DATA FOR THE TASK »
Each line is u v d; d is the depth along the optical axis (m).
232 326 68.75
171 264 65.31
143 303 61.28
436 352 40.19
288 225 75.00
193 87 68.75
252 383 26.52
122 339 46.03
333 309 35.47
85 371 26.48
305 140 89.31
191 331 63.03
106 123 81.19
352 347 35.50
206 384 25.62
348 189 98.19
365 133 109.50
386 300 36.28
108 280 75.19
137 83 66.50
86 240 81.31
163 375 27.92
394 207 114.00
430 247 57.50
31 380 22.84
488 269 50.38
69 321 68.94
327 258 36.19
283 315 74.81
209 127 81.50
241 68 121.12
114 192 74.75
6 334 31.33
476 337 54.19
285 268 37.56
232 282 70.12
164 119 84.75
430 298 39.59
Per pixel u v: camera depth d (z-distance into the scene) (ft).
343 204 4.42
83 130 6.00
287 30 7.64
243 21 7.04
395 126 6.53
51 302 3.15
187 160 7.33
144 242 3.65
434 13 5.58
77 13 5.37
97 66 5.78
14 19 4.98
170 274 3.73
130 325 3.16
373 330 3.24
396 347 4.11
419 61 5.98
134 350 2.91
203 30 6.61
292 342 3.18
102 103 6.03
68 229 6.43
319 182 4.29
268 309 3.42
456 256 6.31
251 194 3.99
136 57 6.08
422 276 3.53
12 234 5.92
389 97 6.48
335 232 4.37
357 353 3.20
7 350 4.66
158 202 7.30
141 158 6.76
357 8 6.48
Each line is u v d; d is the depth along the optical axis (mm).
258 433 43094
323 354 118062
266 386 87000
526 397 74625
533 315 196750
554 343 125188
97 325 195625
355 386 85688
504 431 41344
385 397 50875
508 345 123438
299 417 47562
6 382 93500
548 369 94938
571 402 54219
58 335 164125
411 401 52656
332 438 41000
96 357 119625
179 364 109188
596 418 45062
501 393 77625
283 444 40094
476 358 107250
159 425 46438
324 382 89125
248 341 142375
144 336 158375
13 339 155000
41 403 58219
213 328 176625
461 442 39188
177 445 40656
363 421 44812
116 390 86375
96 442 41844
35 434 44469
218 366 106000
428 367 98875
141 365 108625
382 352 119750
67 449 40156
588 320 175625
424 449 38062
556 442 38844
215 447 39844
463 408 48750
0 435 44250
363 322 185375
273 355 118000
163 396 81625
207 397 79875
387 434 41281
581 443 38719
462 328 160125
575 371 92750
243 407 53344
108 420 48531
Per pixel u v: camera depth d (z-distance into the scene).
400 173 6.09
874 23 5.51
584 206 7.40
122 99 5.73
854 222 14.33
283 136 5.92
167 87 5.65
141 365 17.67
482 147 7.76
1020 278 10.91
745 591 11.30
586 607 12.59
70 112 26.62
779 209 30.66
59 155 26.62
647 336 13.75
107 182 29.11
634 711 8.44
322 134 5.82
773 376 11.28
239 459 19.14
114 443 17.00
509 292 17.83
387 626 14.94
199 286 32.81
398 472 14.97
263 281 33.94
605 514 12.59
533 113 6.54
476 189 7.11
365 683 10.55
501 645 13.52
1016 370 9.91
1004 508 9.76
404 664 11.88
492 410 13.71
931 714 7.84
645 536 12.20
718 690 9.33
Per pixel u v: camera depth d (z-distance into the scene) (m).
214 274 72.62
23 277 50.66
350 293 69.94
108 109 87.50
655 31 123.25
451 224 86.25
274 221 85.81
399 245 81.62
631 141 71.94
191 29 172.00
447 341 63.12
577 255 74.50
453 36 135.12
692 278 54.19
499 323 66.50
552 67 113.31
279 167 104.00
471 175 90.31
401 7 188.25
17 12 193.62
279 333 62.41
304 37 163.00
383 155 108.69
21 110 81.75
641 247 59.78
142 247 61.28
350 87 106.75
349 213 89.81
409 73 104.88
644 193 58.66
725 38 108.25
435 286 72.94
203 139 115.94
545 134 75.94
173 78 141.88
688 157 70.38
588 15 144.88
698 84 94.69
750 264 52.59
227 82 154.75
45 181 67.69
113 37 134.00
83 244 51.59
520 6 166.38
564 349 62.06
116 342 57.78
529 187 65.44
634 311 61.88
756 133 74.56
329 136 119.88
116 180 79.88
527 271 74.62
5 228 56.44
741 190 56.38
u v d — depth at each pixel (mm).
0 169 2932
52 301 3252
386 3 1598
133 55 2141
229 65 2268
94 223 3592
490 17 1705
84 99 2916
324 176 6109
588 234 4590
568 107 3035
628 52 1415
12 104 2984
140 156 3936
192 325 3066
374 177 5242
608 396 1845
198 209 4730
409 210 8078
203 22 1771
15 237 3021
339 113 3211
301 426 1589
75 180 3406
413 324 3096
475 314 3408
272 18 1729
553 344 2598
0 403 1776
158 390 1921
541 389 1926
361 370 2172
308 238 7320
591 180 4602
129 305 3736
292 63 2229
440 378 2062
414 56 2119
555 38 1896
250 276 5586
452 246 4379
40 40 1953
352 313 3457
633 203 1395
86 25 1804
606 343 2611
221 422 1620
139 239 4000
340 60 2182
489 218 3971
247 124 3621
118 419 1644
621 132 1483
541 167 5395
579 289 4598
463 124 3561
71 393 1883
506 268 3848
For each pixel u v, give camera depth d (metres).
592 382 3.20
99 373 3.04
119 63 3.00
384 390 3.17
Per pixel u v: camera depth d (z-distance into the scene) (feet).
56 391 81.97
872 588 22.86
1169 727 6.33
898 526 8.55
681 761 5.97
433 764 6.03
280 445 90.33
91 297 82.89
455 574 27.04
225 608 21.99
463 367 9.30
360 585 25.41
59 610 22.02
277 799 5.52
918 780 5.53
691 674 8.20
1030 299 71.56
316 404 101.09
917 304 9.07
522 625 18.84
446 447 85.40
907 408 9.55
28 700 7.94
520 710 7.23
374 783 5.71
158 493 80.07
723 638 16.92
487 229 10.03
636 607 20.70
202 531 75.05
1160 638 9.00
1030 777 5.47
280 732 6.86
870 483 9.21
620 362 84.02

WHAT TO PRODUCE » Look through the data above. Copy every line with the string "scene" in it.

RESPONSE AREA »
Per pixel u v: camera depth d (z-distance into the scene) (ft).
Per pixel u v: camera depth d (z-distance into the scene).
Per pixel u v: camera depth d (z-distance into the scene) (m).
Per pixel u v: camera depth d (z-distance into the scene) (feet).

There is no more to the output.